No huyas. Quédate. Que tu memoria me guarde sin pulso. Quédate. No huyas. Trae en tu vientre la arena que ha de sepultarnos. Quédate un poco más. No dejes que mi cuerpo se llene de bordes afilados y oscuros. Quédate, dame la sed que te pido.

 

***

 

Qué hay de mí. Desaparece la memoria. Voy a lomos de un espacio lineal. Cabalgando. Mis manos encuentran una esquirla. Rasgo el lenguaje. Toco. Tanteo. Una abertura. Introduzco los dedos y encuentro una cabeza.

 

***

 

Aparece el amor. Frágil como un puñado de huesos. Lo cojo entre mis manos y espero a que el rostro de mi hija se refleje en su borde.

 

 

(De Libro de la nieve, Premio María del Villar, Tafalla, 2018)

 

 

 

 

MI NACIMIENTO O NACIMIENTO

 

La tierra no me sirve de soporte.

No me basta con el cuerpo que da vida.

Las pezuñas del mamífero se agarran

al lugar ilimitado, al cuerpo de la tragedia.

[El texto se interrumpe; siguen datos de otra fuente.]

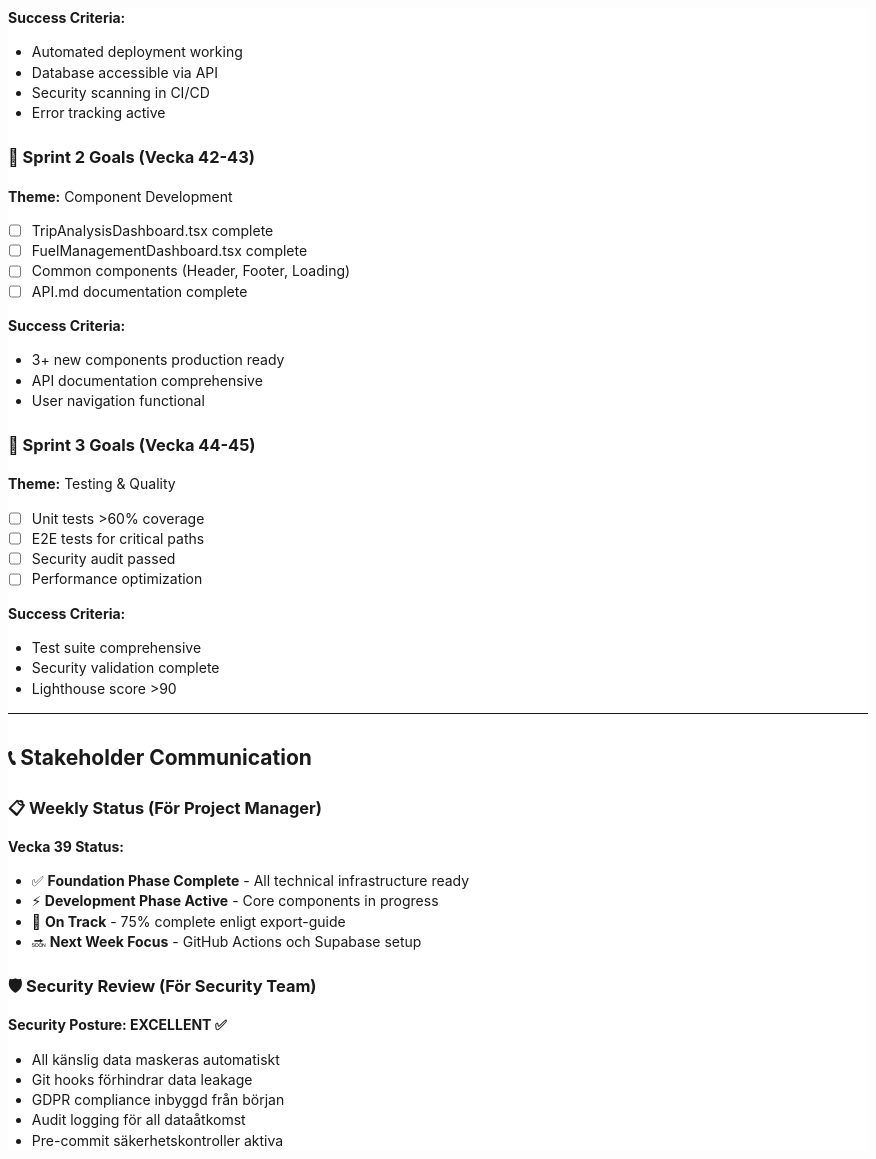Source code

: **Success Criteria:**

- Automated deployment working
- Database accessible via API
- Security scanning in CI/CD
- Error tracking active

### 🧩 Sprint 2 Goals (Vecka 42-43)

**Theme:** Component Development

- [ ] TripAnalysisDashboard.tsx complete
- [ ] FuelManagementDashboard.tsx complete
- [ ] Common components (Header, Footer, Loading)
- [ ] API.md documentation complete

**Success Criteria:**

- 3+ new components production ready
- API documentation comprehensive
- User navigation functional

### 🧪 Sprint 3 Goals (Vecka 44-45)

**Theme:** Testing & Quality

- [ ] Unit tests >60% coverage
- [ ] E2E tests for critical paths
- [ ] Security audit passed
- [ ] Performance optimization

**Success Criteria:**

- Test suite comprehensive
- Security validation complete
- Lighthouse score >90

---

## 📞 Stakeholder Communication

### 📋 Weekly Status (För Project Manager)

**Vecka 39 Status:**

- ✅ **Foundation Phase Complete** - All technical infrastructure ready
- ⚡ **Development Phase Active** - Core components in progress
- 🎯 **On Track** - 75% complete enligt export-guide
- 🔜 **Next Week Focus** - GitHub Actions och Supabase setup

### 🛡️ Security Review (För Security Team)

**Security Posture: EXCELLENT ✅**

- All känslig data maskeras automatiskt
- Git hooks förhindrar data leakage
- GDPR compliance inbyggd från början
- Audit logging för all dataåtkomst
- Pre-commit säkerhetskontroller aktiva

La tierra no me sirve como círculo.

Hilo las raíces que me atan únicamente a mi condena.

Sueño con un ánfora que no me obligue

a derramarme ciegamente, con un embrión

que me otorgue el don del nacimiento.

Más allá del elemento creador,

el mar es mi verdugo

y mi carne un signo en el que clavar puñales.

Algunas noches, doblegada por el miedo,

dejo a los salvajes devorar los restos del naufragio.

Luego, abandono a la criatura

sola,

enroscada en la jauría,

y erijo un altar en el que mi cuerpo se sostiene como muerte.